DIRECTIONS
In the material below, print every line exactly and omit the pictures.

DATA BELOW

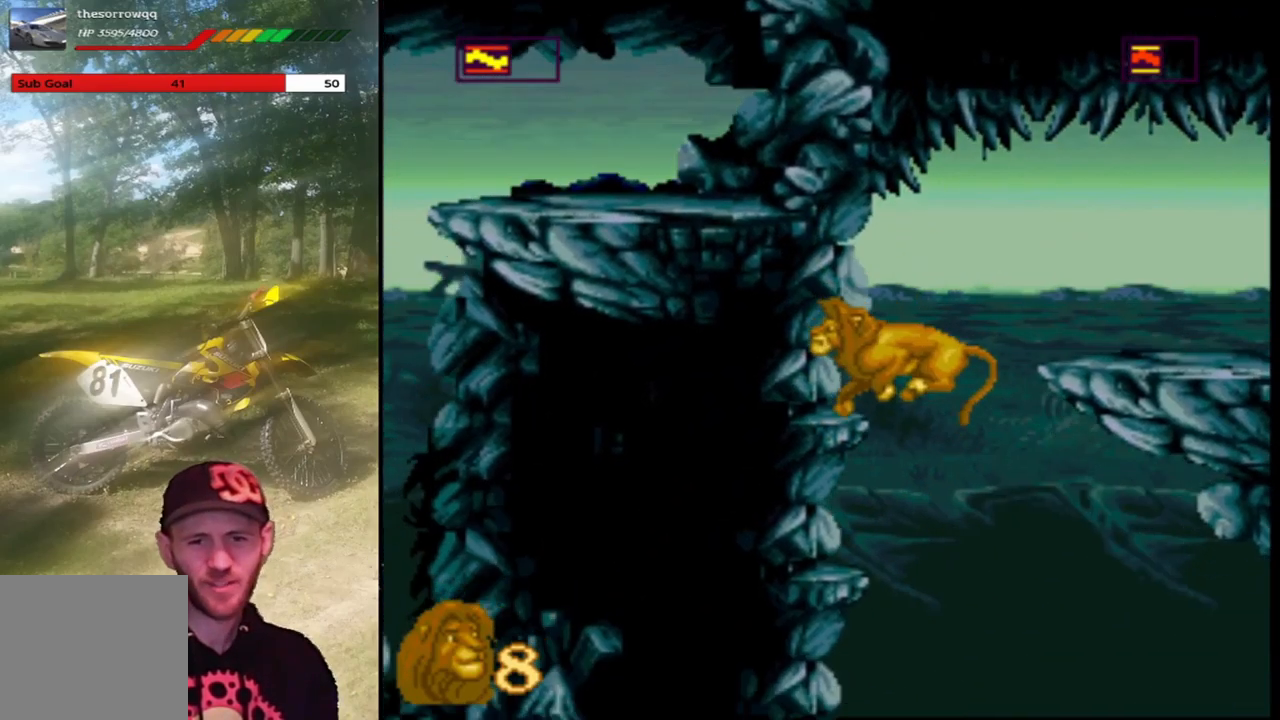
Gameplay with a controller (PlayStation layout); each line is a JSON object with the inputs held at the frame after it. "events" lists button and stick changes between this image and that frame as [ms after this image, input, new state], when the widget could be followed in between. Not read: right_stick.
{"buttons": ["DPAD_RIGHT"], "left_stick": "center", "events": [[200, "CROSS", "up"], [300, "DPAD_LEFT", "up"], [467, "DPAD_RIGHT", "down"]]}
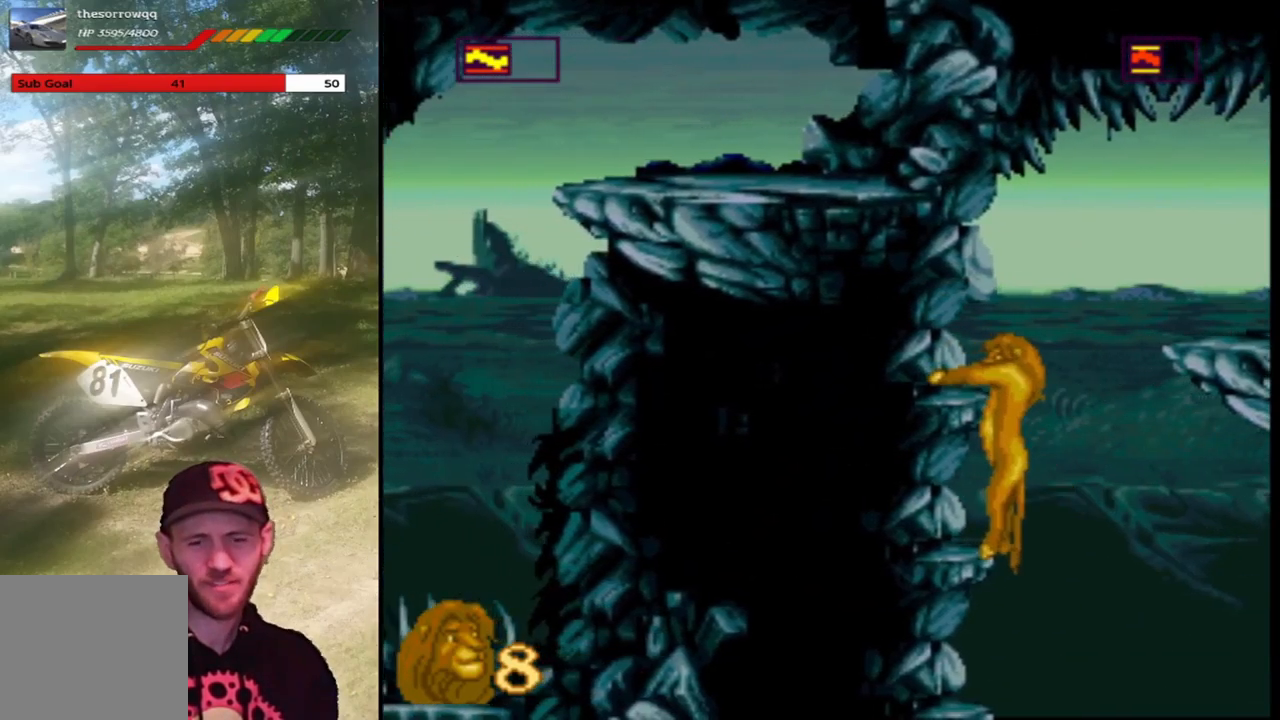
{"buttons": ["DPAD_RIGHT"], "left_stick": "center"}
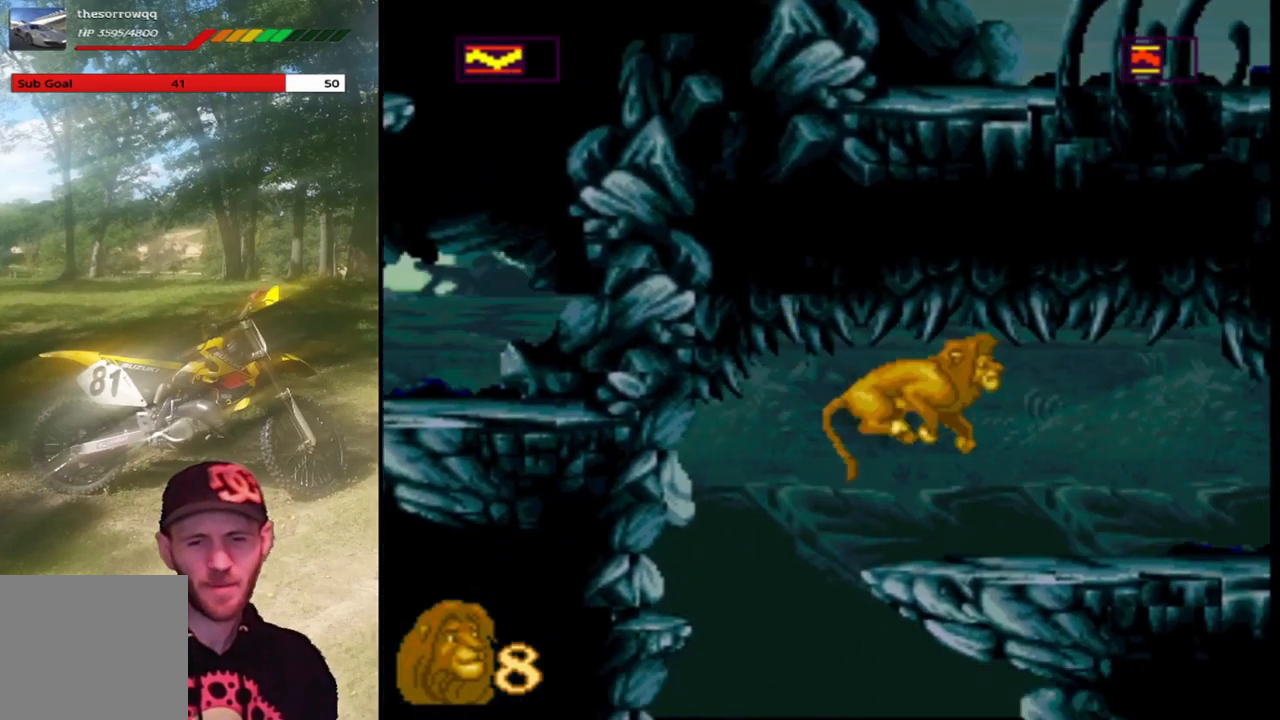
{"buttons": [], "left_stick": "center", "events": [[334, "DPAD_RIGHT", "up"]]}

RESULT OF THIS TASK
Gameplay with a controller (PlayStation layout); each line is a JSON object with the inputs held at the frame after it. "events" lists button and stick changes between this image and that frame as [ms after this image, input, new state], when the widget could be followed in between. Not read: right_stick.
{"buttons": ["DPAD_RIGHT"], "left_stick": "center", "events": [[200, "CROSS", "up"], [300, "DPAD_LEFT", "up"], [467, "DPAD_RIGHT", "down"]]}
{"buttons": ["DPAD_RIGHT"], "left_stick": "center"}
{"buttons": [], "left_stick": "center", "events": [[334, "DPAD_RIGHT", "up"]]}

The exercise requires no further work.